**WHAT THIS TASK INVOLVES:**
Everything in the listing below has to be repeated exactly, except the pictures.

**EXTRACTED RECORDS:**
◇ ◇ ◇ ◇ ◇

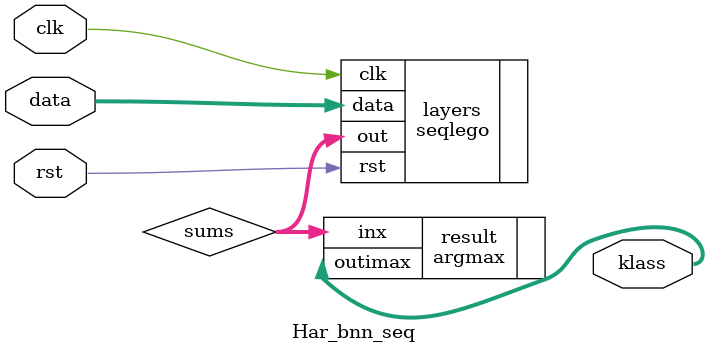
<source format=v>













module Har_bnn_seq #(

parameter N = 12,
parameter M = 40,
parameter B = 4,
parameter C = 6,
parameter Ts = 5


  ) (
  input clk,
  input rst,
  input [N*B-1:0] data,
  output [$clog2(C)-1:0] klass
  );

  localparam Weights0 = 480'b111010100100110001110010001111111101001100000101000001000110101011100001001011000011100101111101101010010110010111000010101000001001010101010101111001000010001110000011110010011010001110100000010111011101001010000101111011111010010001111110010000001110001011011110110000000111110100000100100110101110111001001100110010010000110001101100101110000101111110000010111011111001000101010101100001000011101001100011111100011000010010100010010101011100001111100001000011010111011010111100 ;
  localparam Weights1 = 240'b001000111100001110010000101000100100111010000011111100011000110000000110111111101011001011010011101101010110011000101010010101000100001110101100011110111110011100101110010110101010010100111111011010110001010001101001111101000001101111100111 ;

  localparam SumL = $clog2(M+1);
  wire [SumL*C-1:0] sums;

  seqlego #(.N(N),.B(B),.M(M),.C(C),.Weights0(Weights0),.Weights1(Weights1)) layers (
    .clk(clk),
    .rst(rst),
    .data(data),
    .out(sums)
  );

  argmax #(.N(C),.I($clog2(C)),.K(SumL)) result (
     .inx(sums),
     .outimax(klass)
  );

endmodule

</source>
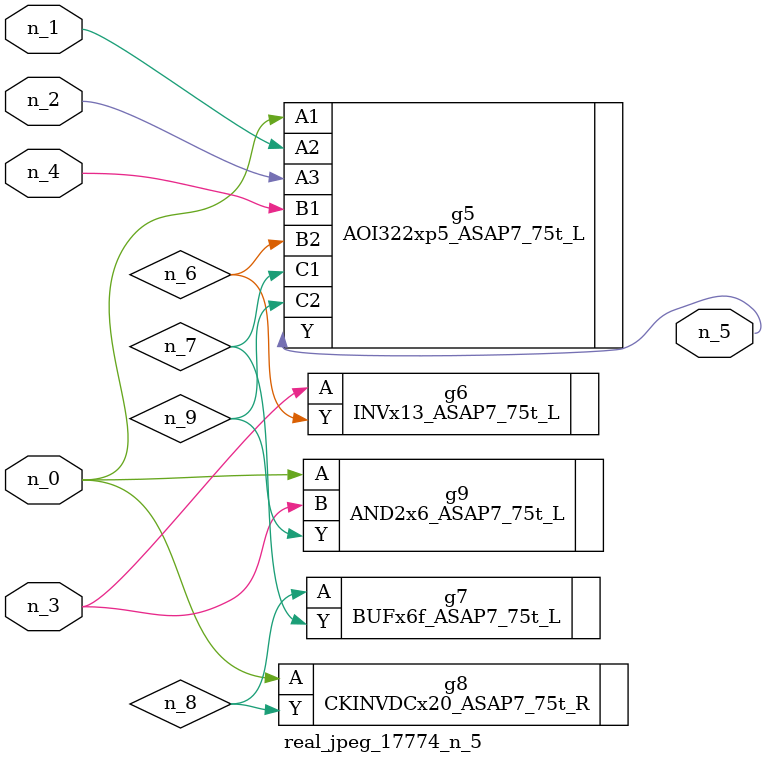
<source format=v>
module real_jpeg_17774_n_5 (n_4, n_0, n_1, n_2, n_3, n_5);

input n_4;
input n_0;
input n_1;
input n_2;
input n_3;

output n_5;

wire n_8;
wire n_6;
wire n_7;
wire n_9;

AOI322xp5_ASAP7_75t_L g5 ( 
.A1(n_0),
.A2(n_1),
.A3(n_2),
.B1(n_4),
.B2(n_6),
.C1(n_7),
.C2(n_9),
.Y(n_5)
);

CKINVDCx20_ASAP7_75t_R g8 ( 
.A(n_0),
.Y(n_8)
);

AND2x6_ASAP7_75t_L g9 ( 
.A(n_0),
.B(n_3),
.Y(n_9)
);

INVx13_ASAP7_75t_L g6 ( 
.A(n_3),
.Y(n_6)
);

BUFx6f_ASAP7_75t_L g7 ( 
.A(n_8),
.Y(n_7)
);


endmodule
</source>
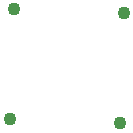
<source format=gbl>
G04*
G04 #@! TF.GenerationSoftware,Altium Limited,Altium Designer,22.11.1 (43)*
G04*
G04 Layer_Physical_Order=2*
G04 Layer_Color=16711680*
%FSLAX43Y43*%
%MOMM*%
G71*
G04*
G04 #@! TF.SameCoordinates,EBCFDBAD-CF69-4633-B5B4-E8AFAE9BFA5E*
G04*
G04*
G04 #@! TF.FilePolarity,Positive*
G04*
G01*
G75*
%ADD11C,1.100*%
D11*
X-4828Y-4500D02*
D03*
X4500Y-4828D02*
D03*
X-4500Y4828D02*
D03*
X4828Y4500D02*
D03*
M02*

</source>
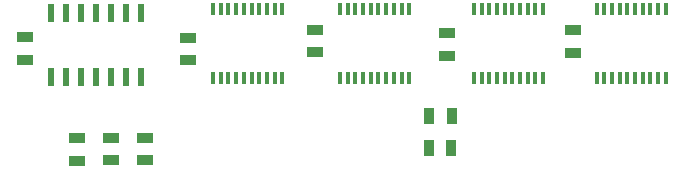
<source format=gtp>
G04 #@! TF.FileFunction,Paste,Top*
%FSLAX46Y46*%
G04 Gerber Fmt 4.6, Leading zero omitted, Abs format (unit mm)*
G04 Created by KiCad (PCBNEW 4.0.6) date Monday, June 05, 2017 'PMt' 08:11:22 PM*
%MOMM*%
%LPD*%
G01*
G04 APERTURE LIST*
%ADD10C,0.100000*%
%ADD11R,0.600000X1.500000*%
%ADD12R,1.397000X0.889000*%
%ADD13R,0.889000X1.397000*%
%ADD14R,0.400000X1.000000*%
G04 APERTURE END LIST*
D10*
D11*
X118130000Y-73050000D03*
X116860000Y-73050000D03*
X115590000Y-73050000D03*
X114320000Y-73050000D03*
X113050000Y-73050000D03*
X111780000Y-73050000D03*
X110510000Y-73050000D03*
X110510000Y-78450000D03*
X111780000Y-78450000D03*
X113050000Y-78450000D03*
X114320000Y-78450000D03*
X115590000Y-78450000D03*
X116860000Y-78450000D03*
X118130000Y-78450000D03*
D12*
X118500000Y-85545000D03*
X118500000Y-83640000D03*
X115580000Y-85545000D03*
X115580000Y-83640000D03*
X112690000Y-83670000D03*
X112690000Y-85575000D03*
D13*
X144435000Y-81750000D03*
X142530000Y-81750000D03*
D14*
X140835000Y-72770000D03*
X140185000Y-72770000D03*
X139535000Y-72770000D03*
X138885000Y-72770000D03*
X138235000Y-72770000D03*
X137585000Y-72770000D03*
X136935000Y-72770000D03*
X136285000Y-72770000D03*
X135635000Y-72770000D03*
X134985000Y-72770000D03*
X134985000Y-78570000D03*
X135635000Y-78570000D03*
X136285000Y-78570000D03*
X136935000Y-78570000D03*
X137585000Y-78570000D03*
X138235000Y-78570000D03*
X138885000Y-78570000D03*
X139535000Y-78570000D03*
X140185000Y-78570000D03*
X140835000Y-78570000D03*
X162565000Y-72770000D03*
X161915000Y-72770000D03*
X161265000Y-72770000D03*
X160615000Y-72770000D03*
X159965000Y-72770000D03*
X159315000Y-72770000D03*
X158665000Y-72770000D03*
X158015000Y-72770000D03*
X157365000Y-72770000D03*
X156715000Y-72770000D03*
X156715000Y-78570000D03*
X157365000Y-78570000D03*
X158015000Y-78570000D03*
X158665000Y-78570000D03*
X159315000Y-78570000D03*
X159965000Y-78570000D03*
X160615000Y-78570000D03*
X161265000Y-78570000D03*
X161915000Y-78570000D03*
X162565000Y-78570000D03*
X152165000Y-72770000D03*
X151515000Y-72770000D03*
X150865000Y-72770000D03*
X150215000Y-72770000D03*
X149565000Y-72770000D03*
X148915000Y-72770000D03*
X148265000Y-72770000D03*
X147615000Y-72770000D03*
X146965000Y-72770000D03*
X146315000Y-72770000D03*
X146315000Y-78570000D03*
X146965000Y-78570000D03*
X147615000Y-78570000D03*
X148265000Y-78570000D03*
X148915000Y-78570000D03*
X149565000Y-78570000D03*
X150215000Y-78570000D03*
X150865000Y-78570000D03*
X151515000Y-78570000D03*
X152165000Y-78570000D03*
X130085000Y-72770000D03*
X129435000Y-72770000D03*
X128785000Y-72770000D03*
X128135000Y-72770000D03*
X127485000Y-72770000D03*
X126835000Y-72770000D03*
X126185000Y-72770000D03*
X125535000Y-72770000D03*
X124885000Y-72770000D03*
X124235000Y-72770000D03*
X124235000Y-78570000D03*
X124885000Y-78570000D03*
X125535000Y-78570000D03*
X126185000Y-78570000D03*
X126835000Y-78570000D03*
X127485000Y-78570000D03*
X128135000Y-78570000D03*
X128785000Y-78570000D03*
X129435000Y-78570000D03*
X130085000Y-78570000D03*
D12*
X108270000Y-77020000D03*
X108270000Y-75115000D03*
X122100000Y-77075000D03*
X122100000Y-75170000D03*
X132820000Y-76405000D03*
X132820000Y-74500000D03*
X144020000Y-76695000D03*
X144020000Y-74790000D03*
X154720000Y-76455000D03*
X154720000Y-74550000D03*
D13*
X144395000Y-84470000D03*
X142490000Y-84470000D03*
M02*

</source>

◇ ◇ ◇ ◇ ◇

**FINISHED EXERCISE:**
<source format=v>













module Har_bnn_seq #(

parameter N = 12,
parameter M = 40,
parameter B = 4,
parameter C = 6,
parameter Ts = 5


  ) (
  input clk,
  input rst,
  input [N*B-1:0] data,
  output [$clog2(C)-1:0] klass
  );

  localparam Weights0 = 480'b111010100100110001110010001111111101001100000101000001000110101011100001001011000011100101111101101010010110010111000010101000001001010101010101111001000010001110000011110010011010001110100000010111011101001010000101111011111010010001111110010000001110001011011110110000000111110100000100100110101110111001001100110010010000110001101100101110000101111110000010111011111001000101010101100001000011101001100011111100011000010010100010010101011100001111100001000011010111011010111100 ;
  localparam Weights1 = 240'b001000111100001110010000101000100100111010000011111100011000110000000110111111101011001011010011101101010110011000101010010101000100001110101100011110111110011100101110010110101010010100111111011010110001010001101001111101000001101111100111 ;

  localparam SumL = $clog2(M+1);
  wire [SumL*C-1:0] sums;

  seqlego #(.N(N),.B(B),.M(M),.C(C),.Weights0(Weights0),.Weights1(Weights1)) layers (
    .clk(clk),
    .rst(rst),
    .data(data),
    .out(sums)
  );

  argmax #(.N(C),.I($clog2(C)),.K(SumL)) result (
     .inx(sums),
     .outimax(klass)
  );

endmodule

</source>
<source format=v>
module real_jpeg_17774_n_5 (n_4, n_0, n_1, n_2, n_3, n_5);

input n_4;
input n_0;
input n_1;
input n_2;
input n_3;

output n_5;

wire n_8;
wire n_6;
wire n_7;
wire n_9;

AOI322xp5_ASAP7_75t_L g5 ( 
.A1(n_0),
.A2(n_1),
.A3(n_2),
.B1(n_4),
.B2(n_6),
.C1(n_7),
.C2(n_9),
.Y(n_5)
);

CKINVDCx20_ASAP7_75t_R g8 ( 
.A(n_0),
.Y(n_8)
);

AND2x6_ASAP7_75t_L g9 ( 
.A(n_0),
.B(n_3),
.Y(n_9)
);

INVx13_ASAP7_75t_L g6 ( 
.A(n_3),
.Y(n_6)
);

BUFx6f_ASAP7_75t_L g7 ( 
.A(n_8),
.Y(n_7)
);


endmodule
</source>
<source format=gbl>
G04*
G04 #@! TF.GenerationSoftware,Altium Limited,Altium Designer,22.11.1 (43)*
G04*
G04 Layer_Physical_Order=2*
G04 Layer_Color=16711680*
%FSLAX43Y43*%
%MOMM*%
G71*
G04*
G04 #@! TF.SameCoordinates,EBCFDBAD-CF69-4633-B5B4-E8AFAE9BFA5E*
G04*
G04*
G04 #@! TF.FilePolarity,Positive*
G04*
G01*
G75*
%ADD11C,1.100*%
D11*
X-4828Y-4500D02*
D03*
X4500Y-4828D02*
D03*
X-4500Y4828D02*
D03*
X4828Y4500D02*
D03*
M02*

</source>
<source format=gtp>
G04 #@! TF.FileFunction,Paste,Top*
%FSLAX46Y46*%
G04 Gerber Fmt 4.6, Leading zero omitted, Abs format (unit mm)*
G04 Created by KiCad (PCBNEW 4.0.6) date Monday, June 05, 2017 'PMt' 08:11:22 PM*
%MOMM*%
%LPD*%
G01*
G04 APERTURE LIST*
%ADD10C,0.100000*%
%ADD11R,0.600000X1.500000*%
%ADD12R,1.397000X0.889000*%
%ADD13R,0.889000X1.397000*%
%ADD14R,0.400000X1.000000*%
G04 APERTURE END LIST*
D10*
D11*
X118130000Y-73050000D03*
X116860000Y-73050000D03*
X115590000Y-73050000D03*
X114320000Y-73050000D03*
X113050000Y-73050000D03*
X111780000Y-73050000D03*
X110510000Y-73050000D03*
X110510000Y-78450000D03*
X111780000Y-78450000D03*
X113050000Y-78450000D03*
X114320000Y-78450000D03*
X115590000Y-78450000D03*
X116860000Y-78450000D03*
X118130000Y-78450000D03*
D12*
X118500000Y-85545000D03*
X118500000Y-83640000D03*
X115580000Y-85545000D03*
X115580000Y-83640000D03*
X112690000Y-83670000D03*
X112690000Y-85575000D03*
D13*
X144435000Y-81750000D03*
X142530000Y-81750000D03*
D14*
X140835000Y-72770000D03*
X140185000Y-72770000D03*
X139535000Y-72770000D03*
X138885000Y-72770000D03*
X138235000Y-72770000D03*
X137585000Y-72770000D03*
X136935000Y-72770000D03*
X136285000Y-72770000D03*
X135635000Y-72770000D03*
X134985000Y-72770000D03*
X134985000Y-78570000D03*
X135635000Y-78570000D03*
X136285000Y-78570000D03*
X136935000Y-78570000D03*
X137585000Y-78570000D03*
X138235000Y-78570000D03*
X138885000Y-78570000D03*
X139535000Y-78570000D03*
X140185000Y-78570000D03*
X140835000Y-78570000D03*
X162565000Y-72770000D03*
X161915000Y-72770000D03*
X161265000Y-72770000D03*
X160615000Y-72770000D03*
X159965000Y-72770000D03*
X159315000Y-72770000D03*
X158665000Y-72770000D03*
X158015000Y-72770000D03*
X157365000Y-72770000D03*
X156715000Y-72770000D03*
X156715000Y-78570000D03*
X157365000Y-78570000D03*
X158015000Y-78570000D03*
X158665000Y-78570000D03*
X159315000Y-78570000D03*
X159965000Y-78570000D03*
X160615000Y-78570000D03*
X161265000Y-78570000D03*
X161915000Y-78570000D03*
X162565000Y-78570000D03*
X152165000Y-72770000D03*
X151515000Y-72770000D03*
X150865000Y-72770000D03*
X150215000Y-72770000D03*
X149565000Y-72770000D03*
X148915000Y-72770000D03*
X148265000Y-72770000D03*
X147615000Y-72770000D03*
X146965000Y-72770000D03*
X146315000Y-72770000D03*
X146315000Y-78570000D03*
X146965000Y-78570000D03*
X147615000Y-78570000D03*
X148265000Y-78570000D03*
X148915000Y-78570000D03*
X149565000Y-78570000D03*
X150215000Y-78570000D03*
X150865000Y-78570000D03*
X151515000Y-78570000D03*
X152165000Y-78570000D03*
X130085000Y-72770000D03*
X129435000Y-72770000D03*
X128785000Y-72770000D03*
X128135000Y-72770000D03*
X127485000Y-72770000D03*
X126835000Y-72770000D03*
X126185000Y-72770000D03*
X125535000Y-72770000D03*
X124885000Y-72770000D03*
X124235000Y-72770000D03*
X124235000Y-78570000D03*
X124885000Y-78570000D03*
X125535000Y-78570000D03*
X126185000Y-78570000D03*
X126835000Y-78570000D03*
X127485000Y-78570000D03*
X128135000Y-78570000D03*
X128785000Y-78570000D03*
X129435000Y-78570000D03*
X130085000Y-78570000D03*
D12*
X108270000Y-77020000D03*
X108270000Y-75115000D03*
X122100000Y-77075000D03*
X122100000Y-75170000D03*
X132820000Y-76405000D03*
X132820000Y-74500000D03*
X144020000Y-76695000D03*
X144020000Y-74790000D03*
X154720000Y-76455000D03*
X154720000Y-74550000D03*
D13*
X144395000Y-84470000D03*
X142490000Y-84470000D03*
M02*

</source>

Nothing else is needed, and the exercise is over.